That's the contention of this editorial in the New York Times. Daniel Carlat, a professor at Tufts Medical School and the editor in chief of The Carlat Psychiatry Report, writes that physicians are being paid to bash trazodone, which went off-patent a while ago, in scientific journals, to generate more sales of Ambien, Lunesta, and Rozerem. While usage as a sleeping aid is off-label (it's approved as an antidepressant), he contends that "psychiatrists prescribe it off label to treat insomnia, because it works so well." From the editorial:
- each time a psychiatrist prescribes trazodone, a potential sale of Lunesta or Ambien is lost.

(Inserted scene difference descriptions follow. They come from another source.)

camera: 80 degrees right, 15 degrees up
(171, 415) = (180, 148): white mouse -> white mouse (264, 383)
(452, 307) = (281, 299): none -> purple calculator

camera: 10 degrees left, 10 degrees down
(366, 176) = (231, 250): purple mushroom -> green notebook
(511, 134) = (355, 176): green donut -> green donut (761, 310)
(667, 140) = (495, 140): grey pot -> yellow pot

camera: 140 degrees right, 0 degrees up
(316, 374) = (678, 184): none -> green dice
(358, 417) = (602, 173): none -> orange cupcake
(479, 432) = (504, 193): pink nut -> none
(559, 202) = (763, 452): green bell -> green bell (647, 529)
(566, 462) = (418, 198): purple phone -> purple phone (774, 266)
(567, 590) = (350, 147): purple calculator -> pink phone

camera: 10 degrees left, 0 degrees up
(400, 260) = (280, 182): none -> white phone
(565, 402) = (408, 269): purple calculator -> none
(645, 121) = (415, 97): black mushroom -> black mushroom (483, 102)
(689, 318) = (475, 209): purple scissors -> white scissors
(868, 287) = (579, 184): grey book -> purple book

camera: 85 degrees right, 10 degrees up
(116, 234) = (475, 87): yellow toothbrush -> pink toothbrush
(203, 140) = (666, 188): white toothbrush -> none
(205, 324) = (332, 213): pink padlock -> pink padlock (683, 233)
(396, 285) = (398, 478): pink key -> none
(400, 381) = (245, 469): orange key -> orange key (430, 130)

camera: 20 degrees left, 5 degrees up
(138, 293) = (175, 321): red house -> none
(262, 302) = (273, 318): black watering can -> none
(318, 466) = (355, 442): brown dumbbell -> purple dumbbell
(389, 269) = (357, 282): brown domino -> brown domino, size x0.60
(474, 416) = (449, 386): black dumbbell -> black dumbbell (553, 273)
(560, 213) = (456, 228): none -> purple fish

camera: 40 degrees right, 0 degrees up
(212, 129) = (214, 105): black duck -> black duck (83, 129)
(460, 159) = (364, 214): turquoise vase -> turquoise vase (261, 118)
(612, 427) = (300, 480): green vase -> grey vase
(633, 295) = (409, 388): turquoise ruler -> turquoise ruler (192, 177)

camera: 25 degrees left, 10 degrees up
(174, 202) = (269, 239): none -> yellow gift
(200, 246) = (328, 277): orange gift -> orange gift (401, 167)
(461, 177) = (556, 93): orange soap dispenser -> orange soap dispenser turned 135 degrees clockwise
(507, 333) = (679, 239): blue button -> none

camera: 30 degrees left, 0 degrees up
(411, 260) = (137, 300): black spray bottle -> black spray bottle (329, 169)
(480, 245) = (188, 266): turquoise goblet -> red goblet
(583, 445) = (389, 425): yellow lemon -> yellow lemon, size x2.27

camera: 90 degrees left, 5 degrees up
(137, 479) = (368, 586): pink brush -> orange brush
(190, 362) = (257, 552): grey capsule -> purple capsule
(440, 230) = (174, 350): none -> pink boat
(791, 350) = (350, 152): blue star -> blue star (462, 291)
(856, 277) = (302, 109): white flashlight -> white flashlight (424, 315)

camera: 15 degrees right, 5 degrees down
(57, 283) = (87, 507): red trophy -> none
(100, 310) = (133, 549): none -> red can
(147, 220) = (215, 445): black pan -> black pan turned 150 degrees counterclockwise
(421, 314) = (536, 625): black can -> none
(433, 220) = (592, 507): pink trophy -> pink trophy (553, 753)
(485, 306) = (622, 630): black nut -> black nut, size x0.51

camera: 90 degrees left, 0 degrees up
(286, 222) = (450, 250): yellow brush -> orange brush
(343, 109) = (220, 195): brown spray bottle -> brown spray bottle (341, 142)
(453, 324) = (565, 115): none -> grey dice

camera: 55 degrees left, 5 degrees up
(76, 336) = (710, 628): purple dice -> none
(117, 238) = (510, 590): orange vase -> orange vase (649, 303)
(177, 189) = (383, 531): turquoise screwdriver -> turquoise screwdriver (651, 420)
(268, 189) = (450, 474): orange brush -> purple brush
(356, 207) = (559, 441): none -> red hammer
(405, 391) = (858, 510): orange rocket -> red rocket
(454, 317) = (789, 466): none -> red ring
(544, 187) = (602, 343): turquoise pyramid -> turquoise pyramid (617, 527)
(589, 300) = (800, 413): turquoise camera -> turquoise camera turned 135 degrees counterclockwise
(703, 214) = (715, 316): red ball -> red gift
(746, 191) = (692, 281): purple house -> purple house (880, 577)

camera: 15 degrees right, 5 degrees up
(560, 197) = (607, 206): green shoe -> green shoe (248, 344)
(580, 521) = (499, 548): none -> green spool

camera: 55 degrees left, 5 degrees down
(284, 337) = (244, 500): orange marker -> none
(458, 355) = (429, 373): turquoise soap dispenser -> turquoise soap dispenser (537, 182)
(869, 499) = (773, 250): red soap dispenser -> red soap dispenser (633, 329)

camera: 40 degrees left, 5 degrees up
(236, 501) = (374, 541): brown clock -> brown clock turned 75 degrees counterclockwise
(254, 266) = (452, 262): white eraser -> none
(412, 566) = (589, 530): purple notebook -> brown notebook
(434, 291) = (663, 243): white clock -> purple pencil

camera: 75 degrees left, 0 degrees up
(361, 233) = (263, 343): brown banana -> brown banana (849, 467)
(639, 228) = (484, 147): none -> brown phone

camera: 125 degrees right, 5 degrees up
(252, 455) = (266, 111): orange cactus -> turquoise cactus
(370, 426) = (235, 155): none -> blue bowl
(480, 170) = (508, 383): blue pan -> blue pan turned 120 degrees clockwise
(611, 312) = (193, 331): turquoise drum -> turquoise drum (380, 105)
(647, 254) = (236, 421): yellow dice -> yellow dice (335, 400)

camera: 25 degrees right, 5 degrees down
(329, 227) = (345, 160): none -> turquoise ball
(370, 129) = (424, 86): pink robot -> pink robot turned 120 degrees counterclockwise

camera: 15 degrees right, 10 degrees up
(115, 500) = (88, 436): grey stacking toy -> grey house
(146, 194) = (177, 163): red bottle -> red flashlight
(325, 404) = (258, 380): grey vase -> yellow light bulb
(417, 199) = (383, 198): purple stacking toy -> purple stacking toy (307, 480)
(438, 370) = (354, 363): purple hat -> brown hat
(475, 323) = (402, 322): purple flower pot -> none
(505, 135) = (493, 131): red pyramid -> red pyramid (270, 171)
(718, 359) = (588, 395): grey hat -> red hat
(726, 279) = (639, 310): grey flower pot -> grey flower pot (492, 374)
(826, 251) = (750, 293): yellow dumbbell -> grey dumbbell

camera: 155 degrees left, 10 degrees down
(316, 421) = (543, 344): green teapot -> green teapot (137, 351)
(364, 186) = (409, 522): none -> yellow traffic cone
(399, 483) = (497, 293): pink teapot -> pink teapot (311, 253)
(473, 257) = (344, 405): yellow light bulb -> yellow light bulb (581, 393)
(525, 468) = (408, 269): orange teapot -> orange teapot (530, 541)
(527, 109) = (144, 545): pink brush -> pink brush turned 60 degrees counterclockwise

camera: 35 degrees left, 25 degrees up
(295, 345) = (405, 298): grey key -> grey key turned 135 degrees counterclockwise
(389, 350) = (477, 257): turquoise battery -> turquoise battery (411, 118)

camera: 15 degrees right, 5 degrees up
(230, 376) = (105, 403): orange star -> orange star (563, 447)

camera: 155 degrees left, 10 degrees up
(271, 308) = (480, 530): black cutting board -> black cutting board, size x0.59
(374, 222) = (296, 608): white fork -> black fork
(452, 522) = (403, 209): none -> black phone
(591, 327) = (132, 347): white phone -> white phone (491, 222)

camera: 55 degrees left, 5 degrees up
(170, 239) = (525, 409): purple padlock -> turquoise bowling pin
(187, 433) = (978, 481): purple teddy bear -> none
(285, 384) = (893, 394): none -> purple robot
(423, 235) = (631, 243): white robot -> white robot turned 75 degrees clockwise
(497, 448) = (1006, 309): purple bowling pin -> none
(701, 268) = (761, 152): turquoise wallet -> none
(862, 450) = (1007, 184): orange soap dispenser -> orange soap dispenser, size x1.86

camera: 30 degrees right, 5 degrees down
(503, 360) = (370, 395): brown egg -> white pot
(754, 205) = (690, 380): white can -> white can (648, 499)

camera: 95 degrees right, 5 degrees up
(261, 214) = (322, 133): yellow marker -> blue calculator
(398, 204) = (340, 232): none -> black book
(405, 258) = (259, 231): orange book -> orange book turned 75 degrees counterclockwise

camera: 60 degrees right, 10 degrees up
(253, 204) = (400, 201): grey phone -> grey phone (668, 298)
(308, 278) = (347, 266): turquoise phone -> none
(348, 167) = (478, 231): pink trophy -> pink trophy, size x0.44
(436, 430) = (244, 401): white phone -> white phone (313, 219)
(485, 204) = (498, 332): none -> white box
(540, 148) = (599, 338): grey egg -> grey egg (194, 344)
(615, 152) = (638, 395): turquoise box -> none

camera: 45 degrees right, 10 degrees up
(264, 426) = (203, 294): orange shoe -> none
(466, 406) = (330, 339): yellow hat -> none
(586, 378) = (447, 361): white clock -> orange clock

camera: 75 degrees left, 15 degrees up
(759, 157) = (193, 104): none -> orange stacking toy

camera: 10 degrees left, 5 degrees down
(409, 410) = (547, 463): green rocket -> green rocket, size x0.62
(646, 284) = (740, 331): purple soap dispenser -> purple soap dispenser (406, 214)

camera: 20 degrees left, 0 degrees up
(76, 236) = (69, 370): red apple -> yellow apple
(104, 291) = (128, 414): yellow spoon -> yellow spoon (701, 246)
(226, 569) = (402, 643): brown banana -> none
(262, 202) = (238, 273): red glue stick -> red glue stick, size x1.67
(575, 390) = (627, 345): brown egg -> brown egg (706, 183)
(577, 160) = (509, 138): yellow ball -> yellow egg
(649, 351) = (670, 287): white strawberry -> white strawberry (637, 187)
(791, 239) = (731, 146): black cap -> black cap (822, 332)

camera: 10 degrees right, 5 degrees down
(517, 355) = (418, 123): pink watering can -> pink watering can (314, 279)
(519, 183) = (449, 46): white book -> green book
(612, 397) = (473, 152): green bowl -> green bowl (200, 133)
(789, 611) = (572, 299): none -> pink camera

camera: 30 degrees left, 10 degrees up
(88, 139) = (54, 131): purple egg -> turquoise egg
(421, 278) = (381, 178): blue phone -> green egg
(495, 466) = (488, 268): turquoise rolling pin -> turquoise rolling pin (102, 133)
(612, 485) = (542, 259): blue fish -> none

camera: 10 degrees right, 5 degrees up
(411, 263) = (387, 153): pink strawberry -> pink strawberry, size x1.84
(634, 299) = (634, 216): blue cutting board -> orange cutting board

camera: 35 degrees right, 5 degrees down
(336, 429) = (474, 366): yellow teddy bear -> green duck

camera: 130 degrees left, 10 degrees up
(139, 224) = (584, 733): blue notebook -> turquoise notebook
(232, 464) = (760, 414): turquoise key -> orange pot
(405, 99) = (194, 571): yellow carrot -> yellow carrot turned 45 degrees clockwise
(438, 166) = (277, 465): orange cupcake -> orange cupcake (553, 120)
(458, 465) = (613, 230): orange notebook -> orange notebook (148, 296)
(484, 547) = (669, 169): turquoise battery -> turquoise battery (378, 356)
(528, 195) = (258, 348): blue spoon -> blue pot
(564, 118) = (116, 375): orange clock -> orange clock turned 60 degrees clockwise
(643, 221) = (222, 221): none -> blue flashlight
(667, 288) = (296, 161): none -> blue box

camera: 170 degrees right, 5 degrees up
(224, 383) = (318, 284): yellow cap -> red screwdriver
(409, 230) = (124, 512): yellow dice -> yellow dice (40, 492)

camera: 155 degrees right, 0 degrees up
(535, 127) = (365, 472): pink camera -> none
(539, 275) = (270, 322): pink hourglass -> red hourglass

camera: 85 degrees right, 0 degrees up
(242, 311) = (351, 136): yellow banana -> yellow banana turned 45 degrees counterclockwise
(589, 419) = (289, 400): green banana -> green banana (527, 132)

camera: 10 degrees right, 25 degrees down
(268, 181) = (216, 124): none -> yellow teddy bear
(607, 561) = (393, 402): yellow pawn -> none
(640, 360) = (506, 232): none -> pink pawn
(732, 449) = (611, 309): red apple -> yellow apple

No doubt that is why, in the past few years, several articles have been published in professional journals that can only be described as trazodone-bashing. With titles like "The Use of Trazodone as a Hypnotic: A Critical Review" (published in The Journal of Clinical Psychiatry), these articles purport to present balanced reviews of the scientific literature on sleeping pills. But the authors, psychiatrists with university affiliations, have been paid by Sepracor, Sanofi-Aventis or Takeda, the companies that stand to gain from trazodone's downfall.
A disclosure statement at the top of one such paper, "A Review of the Evidence for the Efficacy and Safety of Trazodone in Insomnia," also in The Journal of Clinical Psychiatry, states that Sepracor "assisted in the preparation" of the article, and paid the author a fee for "the services he provided in support of the development" of the manuscript.